Está um dia solarengo e bonito por aqui no Alentejo. Depois de chovida uns dias de chuva bem chovida a terra está cheia de água e a erva e a horta brilham de humidade. Depois de uma manhã de roçadora na mão para limpar caminhos pensava vir escrever alguma coisa sobre educação, quase cinquenta anos de vida profissional e a paixão que se mantém por este universo, concorrem para isso.
No entanto, tropecei no Público
com uma peça interessante sobre a “cunha”, uma instituição que não conhece crises e está
sempre na nossa vida. A educação fica para depois e hoje não falo dos seus
problemas, muitos e importantes.
Na verdade, a “cunha”, o “jeitinho”,
o “favorzinho” ou uma “atençãozinha, fazem parte da nossa cultura cívica. Aliás,
ao longo do tempo tem ganho relevância o empenho e a necessidade dos “facilitadores”,
as pessoas que “conhecem” a pessoa certa para o que está causa.
Mesmo os que de nós, também me
incluo, vociferamos contra isto já nos deixámos, uma vez ou outra, envolver no
"jeitinho" ou na "atençãozinha". Depois é uma questão de
escala, pode ir do “obrigadinho” aos milhões.
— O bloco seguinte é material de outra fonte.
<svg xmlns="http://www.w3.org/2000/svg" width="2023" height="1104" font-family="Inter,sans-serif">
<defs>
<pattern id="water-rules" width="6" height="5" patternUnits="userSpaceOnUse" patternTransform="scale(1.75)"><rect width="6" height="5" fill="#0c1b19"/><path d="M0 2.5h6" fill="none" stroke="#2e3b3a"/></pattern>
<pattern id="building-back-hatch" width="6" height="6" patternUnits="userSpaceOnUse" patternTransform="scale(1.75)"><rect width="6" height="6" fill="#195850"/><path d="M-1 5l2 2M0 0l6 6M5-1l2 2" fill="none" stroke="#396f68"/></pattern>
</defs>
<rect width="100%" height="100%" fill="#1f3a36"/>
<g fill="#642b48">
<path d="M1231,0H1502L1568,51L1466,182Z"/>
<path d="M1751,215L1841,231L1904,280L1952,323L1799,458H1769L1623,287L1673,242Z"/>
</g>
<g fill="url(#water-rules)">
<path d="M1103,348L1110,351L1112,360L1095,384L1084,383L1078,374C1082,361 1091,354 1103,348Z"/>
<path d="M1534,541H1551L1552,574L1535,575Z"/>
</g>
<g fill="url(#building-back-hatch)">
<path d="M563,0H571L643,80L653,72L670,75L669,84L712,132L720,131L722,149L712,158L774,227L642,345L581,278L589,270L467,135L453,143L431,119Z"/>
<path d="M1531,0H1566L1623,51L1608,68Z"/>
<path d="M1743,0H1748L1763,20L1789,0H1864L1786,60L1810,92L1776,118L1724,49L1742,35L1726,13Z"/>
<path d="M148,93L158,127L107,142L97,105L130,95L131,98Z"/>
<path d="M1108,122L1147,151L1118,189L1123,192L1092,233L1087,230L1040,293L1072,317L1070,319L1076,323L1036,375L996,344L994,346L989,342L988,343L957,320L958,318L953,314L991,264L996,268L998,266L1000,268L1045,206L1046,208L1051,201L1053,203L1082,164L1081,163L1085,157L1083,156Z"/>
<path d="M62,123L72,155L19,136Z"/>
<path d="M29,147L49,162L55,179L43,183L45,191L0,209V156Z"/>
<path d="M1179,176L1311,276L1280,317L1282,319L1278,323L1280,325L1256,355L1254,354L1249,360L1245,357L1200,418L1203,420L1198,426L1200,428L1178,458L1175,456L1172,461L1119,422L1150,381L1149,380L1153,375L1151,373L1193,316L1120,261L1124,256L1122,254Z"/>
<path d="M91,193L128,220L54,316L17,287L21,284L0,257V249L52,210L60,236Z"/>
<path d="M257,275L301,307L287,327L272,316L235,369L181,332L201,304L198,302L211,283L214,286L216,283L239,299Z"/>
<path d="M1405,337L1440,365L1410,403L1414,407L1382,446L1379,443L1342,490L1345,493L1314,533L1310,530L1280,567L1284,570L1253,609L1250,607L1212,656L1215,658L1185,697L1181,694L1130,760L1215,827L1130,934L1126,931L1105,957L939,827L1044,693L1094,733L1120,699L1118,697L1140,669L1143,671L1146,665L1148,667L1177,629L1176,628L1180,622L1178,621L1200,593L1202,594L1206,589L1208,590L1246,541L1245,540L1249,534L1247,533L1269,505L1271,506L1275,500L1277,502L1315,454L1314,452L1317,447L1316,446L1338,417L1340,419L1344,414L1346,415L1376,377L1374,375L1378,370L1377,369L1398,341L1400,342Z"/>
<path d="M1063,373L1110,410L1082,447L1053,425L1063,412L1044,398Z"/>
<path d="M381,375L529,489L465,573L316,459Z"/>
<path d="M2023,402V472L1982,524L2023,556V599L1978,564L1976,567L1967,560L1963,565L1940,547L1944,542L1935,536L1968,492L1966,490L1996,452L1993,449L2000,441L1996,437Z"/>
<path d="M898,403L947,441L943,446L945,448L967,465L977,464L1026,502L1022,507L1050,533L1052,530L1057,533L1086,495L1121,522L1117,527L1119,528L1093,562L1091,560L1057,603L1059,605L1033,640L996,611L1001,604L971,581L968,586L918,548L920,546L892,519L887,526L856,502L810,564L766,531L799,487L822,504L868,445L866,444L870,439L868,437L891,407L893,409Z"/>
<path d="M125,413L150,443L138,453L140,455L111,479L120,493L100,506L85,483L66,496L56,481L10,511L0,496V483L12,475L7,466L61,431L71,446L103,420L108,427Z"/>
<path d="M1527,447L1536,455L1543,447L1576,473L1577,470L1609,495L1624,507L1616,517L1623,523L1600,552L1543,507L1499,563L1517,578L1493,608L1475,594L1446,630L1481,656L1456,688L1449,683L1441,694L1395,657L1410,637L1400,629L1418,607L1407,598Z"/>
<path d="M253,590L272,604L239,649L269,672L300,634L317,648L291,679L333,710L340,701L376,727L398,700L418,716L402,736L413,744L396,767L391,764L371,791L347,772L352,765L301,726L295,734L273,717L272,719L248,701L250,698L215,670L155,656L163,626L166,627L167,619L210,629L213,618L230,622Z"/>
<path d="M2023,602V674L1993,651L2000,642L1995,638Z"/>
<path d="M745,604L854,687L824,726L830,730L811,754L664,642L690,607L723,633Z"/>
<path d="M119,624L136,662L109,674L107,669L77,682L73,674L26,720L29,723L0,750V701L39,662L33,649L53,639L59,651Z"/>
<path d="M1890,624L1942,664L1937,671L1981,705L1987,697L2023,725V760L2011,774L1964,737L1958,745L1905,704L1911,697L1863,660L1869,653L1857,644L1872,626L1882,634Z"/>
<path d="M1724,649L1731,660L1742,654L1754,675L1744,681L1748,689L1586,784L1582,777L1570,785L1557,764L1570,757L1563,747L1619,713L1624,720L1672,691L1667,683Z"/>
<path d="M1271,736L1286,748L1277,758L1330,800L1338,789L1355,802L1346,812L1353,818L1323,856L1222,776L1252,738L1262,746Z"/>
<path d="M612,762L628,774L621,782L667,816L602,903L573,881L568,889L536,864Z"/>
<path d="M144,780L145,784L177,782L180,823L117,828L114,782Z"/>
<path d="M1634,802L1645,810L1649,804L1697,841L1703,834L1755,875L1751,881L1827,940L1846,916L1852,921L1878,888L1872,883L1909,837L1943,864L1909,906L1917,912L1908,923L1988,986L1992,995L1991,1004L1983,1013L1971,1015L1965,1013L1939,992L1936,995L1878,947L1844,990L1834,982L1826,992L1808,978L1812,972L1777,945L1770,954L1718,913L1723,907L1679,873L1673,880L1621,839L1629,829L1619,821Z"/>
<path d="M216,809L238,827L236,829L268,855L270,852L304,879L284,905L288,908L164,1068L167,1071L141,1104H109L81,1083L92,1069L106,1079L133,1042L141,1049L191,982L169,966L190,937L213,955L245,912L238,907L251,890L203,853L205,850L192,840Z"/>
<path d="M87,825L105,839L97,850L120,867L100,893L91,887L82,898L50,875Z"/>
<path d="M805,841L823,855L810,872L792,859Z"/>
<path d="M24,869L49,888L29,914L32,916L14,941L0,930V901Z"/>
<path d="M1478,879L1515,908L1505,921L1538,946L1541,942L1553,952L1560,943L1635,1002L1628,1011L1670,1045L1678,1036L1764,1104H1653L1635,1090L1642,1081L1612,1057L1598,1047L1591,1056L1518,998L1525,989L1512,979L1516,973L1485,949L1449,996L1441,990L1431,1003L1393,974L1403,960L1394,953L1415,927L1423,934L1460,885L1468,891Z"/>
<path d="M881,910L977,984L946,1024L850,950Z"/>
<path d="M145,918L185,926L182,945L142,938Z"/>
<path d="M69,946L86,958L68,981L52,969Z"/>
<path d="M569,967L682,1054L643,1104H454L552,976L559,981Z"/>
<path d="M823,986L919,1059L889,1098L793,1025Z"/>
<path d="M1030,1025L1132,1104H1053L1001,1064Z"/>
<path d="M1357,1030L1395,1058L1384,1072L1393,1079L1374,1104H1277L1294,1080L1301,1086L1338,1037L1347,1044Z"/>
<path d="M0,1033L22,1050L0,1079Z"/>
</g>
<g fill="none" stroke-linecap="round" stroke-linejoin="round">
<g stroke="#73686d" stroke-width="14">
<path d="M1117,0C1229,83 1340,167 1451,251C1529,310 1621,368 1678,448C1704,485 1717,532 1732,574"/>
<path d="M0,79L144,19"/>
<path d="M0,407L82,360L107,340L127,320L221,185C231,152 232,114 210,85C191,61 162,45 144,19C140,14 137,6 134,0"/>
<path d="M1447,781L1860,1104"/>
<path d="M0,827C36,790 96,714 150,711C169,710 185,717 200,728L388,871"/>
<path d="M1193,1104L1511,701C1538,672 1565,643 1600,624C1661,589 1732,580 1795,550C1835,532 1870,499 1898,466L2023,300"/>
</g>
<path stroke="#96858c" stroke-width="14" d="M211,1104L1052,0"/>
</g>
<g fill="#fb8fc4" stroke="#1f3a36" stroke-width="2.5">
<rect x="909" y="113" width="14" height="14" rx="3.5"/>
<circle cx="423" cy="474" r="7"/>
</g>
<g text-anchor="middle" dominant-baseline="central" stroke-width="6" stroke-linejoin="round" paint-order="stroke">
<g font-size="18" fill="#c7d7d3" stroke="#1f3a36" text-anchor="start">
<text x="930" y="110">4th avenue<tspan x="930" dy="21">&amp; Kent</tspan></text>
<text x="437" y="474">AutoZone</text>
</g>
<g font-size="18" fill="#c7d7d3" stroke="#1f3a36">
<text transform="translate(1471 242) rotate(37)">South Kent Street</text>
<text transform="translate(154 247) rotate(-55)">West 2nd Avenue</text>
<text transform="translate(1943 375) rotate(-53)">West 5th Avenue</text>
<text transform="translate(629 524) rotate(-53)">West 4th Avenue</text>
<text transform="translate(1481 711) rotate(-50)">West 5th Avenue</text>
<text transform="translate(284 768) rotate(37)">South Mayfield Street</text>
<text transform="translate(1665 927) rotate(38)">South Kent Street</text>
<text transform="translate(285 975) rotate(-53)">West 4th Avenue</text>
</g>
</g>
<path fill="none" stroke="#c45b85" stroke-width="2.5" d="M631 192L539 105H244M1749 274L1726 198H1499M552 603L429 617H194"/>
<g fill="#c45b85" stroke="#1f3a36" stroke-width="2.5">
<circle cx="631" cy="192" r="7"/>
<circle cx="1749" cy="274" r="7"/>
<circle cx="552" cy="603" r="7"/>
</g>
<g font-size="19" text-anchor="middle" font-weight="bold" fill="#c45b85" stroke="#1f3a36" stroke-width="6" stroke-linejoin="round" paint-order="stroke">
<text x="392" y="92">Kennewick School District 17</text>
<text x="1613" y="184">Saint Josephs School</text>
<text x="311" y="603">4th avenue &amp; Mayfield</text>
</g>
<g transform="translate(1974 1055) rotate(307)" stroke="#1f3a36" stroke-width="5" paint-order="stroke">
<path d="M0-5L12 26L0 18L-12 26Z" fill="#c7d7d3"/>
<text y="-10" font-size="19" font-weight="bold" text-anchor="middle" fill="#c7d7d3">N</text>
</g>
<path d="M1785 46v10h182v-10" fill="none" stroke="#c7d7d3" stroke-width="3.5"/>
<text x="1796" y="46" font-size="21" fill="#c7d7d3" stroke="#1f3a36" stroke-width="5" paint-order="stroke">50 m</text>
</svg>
Como a peça do Público sublinha,
trata-se de um fenómeno, um comportamento, profundamente enraizado e com o qual
parecemos ter uma relação ambivalente, uma retórica de condenação, uma pontinha
de inveja dos dividendos que se conseguem e a tentação quotidiana de receber ou
providenciar uma "atençãozinha" ou pedir ou dar um jeito, sempre
"desinteressadamente", é claro.
A teia de interesses que ao longo
de décadas se construiu envolvendo o poder político, a administração pública,
central e autárquica, o poder económico, o poder cultural, a área da justiça e
segurança, parte substantiva da comunicação social e toda a relação do dia a
dia com a "atençãozinha" à recepcionista que nos passa para a frente
na lista de espera ou ao funcionário de quem esperamos que possa dar um
"jeito", dificulta seriamente qualquer alteração substantiva neste
modo de funcionar.
Combatê-lo passará, naturalmente,
por meios e legislação adequada, mas passa sobretudo pela formação cívica que
promova uma outra cidadania.
Certamente que poderíamos viver
sem a "atençãozinha" ou o "jeitinho", mas não era a mesma
coisa.
1 comentário:
Um autêntico cancro em Portugal:
"As pessoas vivem no oficioso justamente porque desqualificam o oficial, ou seja, as políticas e as ações administrativas do Estado democrático" (João Ribeiro-Bidaoui, in Público, 21-01-2024).
"Em ditadura ou em democracia, os procedimentos informais, a meio caminho entre o nepotismo e a corrupção, sempre enformaram a sociedade e a política portuguesas" (António Barreto, in Público, 28-06-2020).